◆ **Exercise**: Tally the lines of the records below that contain the string "rotated", with case counting, and give only the number.

◆ **Input data**:
===

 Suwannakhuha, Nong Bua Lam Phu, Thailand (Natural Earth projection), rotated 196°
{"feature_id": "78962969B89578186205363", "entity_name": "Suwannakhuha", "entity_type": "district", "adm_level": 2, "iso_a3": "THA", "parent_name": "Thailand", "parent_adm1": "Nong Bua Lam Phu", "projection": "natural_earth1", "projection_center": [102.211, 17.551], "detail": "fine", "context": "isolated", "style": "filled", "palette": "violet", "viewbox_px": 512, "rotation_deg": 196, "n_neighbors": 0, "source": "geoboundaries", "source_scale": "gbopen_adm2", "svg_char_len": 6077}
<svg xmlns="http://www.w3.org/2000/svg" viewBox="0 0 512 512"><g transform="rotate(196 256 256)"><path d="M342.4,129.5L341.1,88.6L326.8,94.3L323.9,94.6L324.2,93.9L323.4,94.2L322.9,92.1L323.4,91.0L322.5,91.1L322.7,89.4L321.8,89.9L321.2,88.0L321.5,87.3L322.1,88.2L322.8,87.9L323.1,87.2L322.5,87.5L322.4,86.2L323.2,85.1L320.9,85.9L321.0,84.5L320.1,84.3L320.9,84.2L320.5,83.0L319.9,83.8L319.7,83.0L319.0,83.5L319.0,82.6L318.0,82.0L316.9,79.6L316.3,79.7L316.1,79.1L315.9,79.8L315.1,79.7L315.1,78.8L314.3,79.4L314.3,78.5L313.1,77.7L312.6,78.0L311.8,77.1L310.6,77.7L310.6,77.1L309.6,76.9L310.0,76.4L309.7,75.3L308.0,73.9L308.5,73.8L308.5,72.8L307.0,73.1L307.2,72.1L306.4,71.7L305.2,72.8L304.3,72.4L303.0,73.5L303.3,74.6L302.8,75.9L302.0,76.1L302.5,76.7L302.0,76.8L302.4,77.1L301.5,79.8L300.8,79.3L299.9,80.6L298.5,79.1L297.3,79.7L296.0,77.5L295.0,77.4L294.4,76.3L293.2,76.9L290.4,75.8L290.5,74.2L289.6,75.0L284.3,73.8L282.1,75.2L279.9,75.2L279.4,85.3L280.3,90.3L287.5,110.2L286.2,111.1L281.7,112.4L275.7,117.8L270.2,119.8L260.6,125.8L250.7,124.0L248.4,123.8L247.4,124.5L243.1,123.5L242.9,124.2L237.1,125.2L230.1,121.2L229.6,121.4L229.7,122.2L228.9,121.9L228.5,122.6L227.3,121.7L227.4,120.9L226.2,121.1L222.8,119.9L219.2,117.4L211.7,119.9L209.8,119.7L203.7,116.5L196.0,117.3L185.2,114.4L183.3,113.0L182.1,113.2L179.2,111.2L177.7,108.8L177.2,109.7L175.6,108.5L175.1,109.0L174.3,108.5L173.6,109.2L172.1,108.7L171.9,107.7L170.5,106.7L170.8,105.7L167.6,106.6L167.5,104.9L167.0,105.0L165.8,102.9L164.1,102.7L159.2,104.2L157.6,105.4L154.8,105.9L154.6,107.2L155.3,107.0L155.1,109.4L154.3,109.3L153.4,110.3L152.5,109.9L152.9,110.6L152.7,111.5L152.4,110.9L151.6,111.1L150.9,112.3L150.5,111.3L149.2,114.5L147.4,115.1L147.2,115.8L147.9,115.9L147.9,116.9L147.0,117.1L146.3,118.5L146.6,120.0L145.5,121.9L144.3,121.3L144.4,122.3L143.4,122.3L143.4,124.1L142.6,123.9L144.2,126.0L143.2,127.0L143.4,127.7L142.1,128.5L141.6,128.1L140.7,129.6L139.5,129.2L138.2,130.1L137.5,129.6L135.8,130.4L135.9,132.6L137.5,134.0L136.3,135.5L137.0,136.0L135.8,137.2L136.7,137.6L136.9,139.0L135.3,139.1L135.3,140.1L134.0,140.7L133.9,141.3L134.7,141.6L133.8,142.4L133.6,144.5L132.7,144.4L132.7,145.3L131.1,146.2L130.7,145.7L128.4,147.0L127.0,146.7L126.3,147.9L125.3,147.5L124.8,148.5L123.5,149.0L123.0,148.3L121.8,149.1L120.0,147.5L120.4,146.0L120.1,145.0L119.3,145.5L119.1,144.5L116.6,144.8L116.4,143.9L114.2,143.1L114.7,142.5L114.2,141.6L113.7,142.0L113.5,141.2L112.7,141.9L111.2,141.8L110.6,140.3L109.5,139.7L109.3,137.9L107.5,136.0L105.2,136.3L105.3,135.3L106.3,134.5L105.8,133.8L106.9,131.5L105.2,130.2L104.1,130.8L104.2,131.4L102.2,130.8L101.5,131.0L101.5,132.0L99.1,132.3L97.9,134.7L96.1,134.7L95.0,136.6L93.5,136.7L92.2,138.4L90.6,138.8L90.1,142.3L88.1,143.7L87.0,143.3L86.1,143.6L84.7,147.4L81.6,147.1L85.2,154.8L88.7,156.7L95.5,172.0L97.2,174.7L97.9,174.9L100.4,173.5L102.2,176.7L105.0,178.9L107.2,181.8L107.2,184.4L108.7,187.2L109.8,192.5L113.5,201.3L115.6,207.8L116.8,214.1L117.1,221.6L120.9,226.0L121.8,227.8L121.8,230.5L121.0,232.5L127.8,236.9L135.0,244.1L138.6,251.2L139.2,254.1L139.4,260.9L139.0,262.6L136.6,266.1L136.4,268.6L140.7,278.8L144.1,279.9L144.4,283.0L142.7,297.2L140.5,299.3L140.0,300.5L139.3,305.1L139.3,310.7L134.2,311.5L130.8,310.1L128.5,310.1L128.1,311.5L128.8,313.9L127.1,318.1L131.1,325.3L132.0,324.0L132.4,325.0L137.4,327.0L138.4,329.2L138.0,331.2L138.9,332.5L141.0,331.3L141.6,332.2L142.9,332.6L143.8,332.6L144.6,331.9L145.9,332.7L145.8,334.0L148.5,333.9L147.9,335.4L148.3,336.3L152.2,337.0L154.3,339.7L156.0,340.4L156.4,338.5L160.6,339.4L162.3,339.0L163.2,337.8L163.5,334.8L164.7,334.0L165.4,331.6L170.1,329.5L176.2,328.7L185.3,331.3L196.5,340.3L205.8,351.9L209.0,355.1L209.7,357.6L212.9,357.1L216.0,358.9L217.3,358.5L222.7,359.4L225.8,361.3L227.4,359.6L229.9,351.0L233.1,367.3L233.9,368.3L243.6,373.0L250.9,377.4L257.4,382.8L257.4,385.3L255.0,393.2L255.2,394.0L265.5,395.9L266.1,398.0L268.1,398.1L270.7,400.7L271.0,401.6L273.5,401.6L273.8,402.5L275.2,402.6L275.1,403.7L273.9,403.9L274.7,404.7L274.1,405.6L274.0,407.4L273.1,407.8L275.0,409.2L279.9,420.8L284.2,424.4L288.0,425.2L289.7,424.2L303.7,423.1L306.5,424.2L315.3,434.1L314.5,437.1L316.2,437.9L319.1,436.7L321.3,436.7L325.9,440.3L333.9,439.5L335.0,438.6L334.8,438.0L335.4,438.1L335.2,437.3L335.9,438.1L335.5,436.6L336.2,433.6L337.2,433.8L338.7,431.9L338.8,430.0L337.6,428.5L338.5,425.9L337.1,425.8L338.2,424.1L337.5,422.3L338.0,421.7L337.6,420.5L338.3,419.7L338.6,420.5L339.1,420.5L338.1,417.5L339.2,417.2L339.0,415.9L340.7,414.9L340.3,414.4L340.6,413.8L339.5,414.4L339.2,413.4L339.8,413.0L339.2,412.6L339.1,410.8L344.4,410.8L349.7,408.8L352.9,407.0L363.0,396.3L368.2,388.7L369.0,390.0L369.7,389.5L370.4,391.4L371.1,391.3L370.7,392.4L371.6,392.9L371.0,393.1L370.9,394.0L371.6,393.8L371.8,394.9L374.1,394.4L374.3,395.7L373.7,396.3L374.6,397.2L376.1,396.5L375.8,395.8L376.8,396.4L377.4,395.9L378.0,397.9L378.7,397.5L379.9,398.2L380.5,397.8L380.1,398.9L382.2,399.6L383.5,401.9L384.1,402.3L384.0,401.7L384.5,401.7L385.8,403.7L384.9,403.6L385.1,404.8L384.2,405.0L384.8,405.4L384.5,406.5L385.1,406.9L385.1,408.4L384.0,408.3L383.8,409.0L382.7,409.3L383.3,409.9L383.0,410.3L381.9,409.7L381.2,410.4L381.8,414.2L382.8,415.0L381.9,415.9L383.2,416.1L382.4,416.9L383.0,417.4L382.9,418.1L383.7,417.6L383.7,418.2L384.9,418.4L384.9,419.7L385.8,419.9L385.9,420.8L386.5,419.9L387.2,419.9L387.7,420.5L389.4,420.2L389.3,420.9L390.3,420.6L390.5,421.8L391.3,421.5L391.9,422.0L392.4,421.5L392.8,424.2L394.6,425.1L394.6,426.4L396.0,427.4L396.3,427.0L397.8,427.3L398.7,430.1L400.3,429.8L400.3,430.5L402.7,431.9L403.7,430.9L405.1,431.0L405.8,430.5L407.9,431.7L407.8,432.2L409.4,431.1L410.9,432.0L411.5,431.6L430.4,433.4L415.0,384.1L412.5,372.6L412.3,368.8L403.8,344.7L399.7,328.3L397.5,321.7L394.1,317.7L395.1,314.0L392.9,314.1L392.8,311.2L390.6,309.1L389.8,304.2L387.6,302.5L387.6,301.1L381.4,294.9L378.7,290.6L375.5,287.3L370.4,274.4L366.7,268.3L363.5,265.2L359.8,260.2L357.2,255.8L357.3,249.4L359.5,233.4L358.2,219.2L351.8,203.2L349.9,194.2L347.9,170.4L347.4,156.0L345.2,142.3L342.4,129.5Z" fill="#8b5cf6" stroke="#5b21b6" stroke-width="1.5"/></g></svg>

===

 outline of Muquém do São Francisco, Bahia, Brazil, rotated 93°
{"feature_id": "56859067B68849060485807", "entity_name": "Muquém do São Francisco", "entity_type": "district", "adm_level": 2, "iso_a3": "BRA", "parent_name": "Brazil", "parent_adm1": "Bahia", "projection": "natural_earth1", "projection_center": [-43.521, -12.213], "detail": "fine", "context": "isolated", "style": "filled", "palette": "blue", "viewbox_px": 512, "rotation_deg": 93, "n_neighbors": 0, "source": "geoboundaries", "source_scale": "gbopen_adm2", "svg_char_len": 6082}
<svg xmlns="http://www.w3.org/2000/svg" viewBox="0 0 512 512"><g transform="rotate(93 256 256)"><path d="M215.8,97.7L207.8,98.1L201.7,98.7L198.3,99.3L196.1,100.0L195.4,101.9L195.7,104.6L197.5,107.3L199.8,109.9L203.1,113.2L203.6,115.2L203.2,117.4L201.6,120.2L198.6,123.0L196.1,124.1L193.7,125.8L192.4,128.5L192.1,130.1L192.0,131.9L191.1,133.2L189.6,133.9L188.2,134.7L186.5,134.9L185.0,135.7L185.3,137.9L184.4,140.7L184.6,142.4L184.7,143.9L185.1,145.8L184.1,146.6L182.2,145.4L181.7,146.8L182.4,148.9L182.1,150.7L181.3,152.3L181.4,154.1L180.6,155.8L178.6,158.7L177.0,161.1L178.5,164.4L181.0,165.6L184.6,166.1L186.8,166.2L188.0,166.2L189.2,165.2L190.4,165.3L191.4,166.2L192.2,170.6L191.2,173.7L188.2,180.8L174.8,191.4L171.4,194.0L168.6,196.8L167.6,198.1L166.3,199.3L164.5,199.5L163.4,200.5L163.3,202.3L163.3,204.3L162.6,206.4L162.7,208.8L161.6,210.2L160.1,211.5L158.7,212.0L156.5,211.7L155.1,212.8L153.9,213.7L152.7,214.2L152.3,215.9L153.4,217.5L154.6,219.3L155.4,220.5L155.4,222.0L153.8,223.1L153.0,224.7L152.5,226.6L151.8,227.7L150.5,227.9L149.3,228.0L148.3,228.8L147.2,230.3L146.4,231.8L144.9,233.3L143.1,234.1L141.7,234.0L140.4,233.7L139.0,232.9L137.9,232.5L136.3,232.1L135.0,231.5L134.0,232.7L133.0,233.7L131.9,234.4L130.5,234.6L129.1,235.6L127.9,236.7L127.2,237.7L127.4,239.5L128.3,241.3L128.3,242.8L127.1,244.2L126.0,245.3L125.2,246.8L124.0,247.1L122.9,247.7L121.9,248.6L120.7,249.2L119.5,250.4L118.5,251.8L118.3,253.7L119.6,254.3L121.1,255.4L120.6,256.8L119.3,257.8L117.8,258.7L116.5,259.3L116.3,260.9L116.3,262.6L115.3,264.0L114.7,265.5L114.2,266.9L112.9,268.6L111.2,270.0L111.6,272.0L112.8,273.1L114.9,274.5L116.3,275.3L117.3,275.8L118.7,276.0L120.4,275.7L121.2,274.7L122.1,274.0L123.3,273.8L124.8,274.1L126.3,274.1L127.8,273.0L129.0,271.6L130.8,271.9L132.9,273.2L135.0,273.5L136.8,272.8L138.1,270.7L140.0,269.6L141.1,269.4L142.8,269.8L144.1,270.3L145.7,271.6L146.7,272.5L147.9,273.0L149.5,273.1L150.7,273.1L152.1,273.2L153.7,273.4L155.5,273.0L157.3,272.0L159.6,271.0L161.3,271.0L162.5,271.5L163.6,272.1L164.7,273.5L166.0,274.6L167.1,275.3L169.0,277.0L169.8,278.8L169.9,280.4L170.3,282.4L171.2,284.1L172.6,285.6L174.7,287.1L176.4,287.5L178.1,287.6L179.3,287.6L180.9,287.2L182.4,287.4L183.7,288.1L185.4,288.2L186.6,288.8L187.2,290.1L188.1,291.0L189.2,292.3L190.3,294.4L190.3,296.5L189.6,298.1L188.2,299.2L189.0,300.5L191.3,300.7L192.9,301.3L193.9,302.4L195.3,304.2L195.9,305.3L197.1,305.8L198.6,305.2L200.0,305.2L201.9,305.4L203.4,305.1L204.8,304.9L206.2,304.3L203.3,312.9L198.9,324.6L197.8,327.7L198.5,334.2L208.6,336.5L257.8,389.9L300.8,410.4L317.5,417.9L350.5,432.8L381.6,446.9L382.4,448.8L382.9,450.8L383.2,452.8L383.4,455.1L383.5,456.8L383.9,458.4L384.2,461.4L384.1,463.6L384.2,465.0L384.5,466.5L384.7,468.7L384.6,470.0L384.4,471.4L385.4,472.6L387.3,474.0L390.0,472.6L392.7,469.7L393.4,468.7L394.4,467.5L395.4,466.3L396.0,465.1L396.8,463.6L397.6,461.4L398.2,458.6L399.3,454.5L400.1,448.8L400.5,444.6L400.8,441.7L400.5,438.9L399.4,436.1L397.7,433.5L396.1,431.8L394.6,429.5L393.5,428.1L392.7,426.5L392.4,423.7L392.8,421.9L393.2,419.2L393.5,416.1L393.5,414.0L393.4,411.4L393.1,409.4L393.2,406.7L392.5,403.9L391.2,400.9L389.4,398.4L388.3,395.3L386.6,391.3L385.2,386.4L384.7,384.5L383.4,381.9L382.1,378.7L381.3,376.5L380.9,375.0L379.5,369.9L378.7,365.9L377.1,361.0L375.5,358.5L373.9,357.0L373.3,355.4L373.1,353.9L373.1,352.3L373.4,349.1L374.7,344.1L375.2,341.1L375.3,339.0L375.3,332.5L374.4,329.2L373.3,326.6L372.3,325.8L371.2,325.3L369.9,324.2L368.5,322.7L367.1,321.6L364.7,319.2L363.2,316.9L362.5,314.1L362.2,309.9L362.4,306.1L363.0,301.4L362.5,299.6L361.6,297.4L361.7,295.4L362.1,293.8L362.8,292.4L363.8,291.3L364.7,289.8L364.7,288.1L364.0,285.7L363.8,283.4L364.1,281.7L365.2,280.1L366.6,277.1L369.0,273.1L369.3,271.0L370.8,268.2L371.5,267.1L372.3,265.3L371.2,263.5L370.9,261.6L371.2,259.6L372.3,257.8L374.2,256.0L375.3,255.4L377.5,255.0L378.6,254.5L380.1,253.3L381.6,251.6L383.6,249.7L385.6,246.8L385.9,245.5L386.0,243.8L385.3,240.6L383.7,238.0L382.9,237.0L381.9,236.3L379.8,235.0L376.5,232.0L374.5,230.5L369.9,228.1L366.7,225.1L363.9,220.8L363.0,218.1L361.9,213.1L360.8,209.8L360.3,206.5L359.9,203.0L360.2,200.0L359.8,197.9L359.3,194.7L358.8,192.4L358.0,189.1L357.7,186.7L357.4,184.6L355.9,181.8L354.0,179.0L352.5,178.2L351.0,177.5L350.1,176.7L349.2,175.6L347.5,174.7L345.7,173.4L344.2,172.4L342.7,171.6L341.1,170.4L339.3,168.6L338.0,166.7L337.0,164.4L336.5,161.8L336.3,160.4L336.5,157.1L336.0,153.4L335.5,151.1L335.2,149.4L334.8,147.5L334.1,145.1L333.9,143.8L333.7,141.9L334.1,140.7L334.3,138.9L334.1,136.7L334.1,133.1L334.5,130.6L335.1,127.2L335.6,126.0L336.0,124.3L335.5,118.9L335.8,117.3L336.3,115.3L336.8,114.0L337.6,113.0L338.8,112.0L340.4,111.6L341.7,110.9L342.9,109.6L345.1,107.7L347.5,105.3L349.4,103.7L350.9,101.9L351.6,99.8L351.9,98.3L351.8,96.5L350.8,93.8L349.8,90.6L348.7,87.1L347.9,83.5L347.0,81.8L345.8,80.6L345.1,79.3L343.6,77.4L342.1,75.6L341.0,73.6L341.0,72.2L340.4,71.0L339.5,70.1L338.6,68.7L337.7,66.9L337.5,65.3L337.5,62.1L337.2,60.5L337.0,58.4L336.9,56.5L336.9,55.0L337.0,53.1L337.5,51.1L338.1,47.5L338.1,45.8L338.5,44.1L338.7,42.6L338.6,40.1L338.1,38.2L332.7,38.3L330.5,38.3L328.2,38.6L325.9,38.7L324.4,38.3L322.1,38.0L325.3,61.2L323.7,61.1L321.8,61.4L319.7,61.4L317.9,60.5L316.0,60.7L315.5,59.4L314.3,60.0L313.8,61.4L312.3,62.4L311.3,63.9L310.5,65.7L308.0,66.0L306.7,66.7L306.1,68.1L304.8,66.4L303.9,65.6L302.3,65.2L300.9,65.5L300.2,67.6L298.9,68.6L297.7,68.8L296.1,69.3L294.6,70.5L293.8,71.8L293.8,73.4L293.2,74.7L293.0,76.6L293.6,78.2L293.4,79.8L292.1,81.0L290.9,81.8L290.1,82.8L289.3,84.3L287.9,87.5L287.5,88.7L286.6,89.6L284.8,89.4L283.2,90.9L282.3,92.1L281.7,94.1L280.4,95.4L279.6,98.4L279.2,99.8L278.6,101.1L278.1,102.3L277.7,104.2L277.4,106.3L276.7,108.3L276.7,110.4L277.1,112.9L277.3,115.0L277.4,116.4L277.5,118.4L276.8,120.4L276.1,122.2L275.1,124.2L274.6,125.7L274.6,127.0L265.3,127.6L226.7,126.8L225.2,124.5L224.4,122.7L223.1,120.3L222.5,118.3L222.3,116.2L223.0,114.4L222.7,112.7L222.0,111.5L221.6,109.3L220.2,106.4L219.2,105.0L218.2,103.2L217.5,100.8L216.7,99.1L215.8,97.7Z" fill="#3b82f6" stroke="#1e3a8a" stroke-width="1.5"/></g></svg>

===

◆ **Exercise response**: 2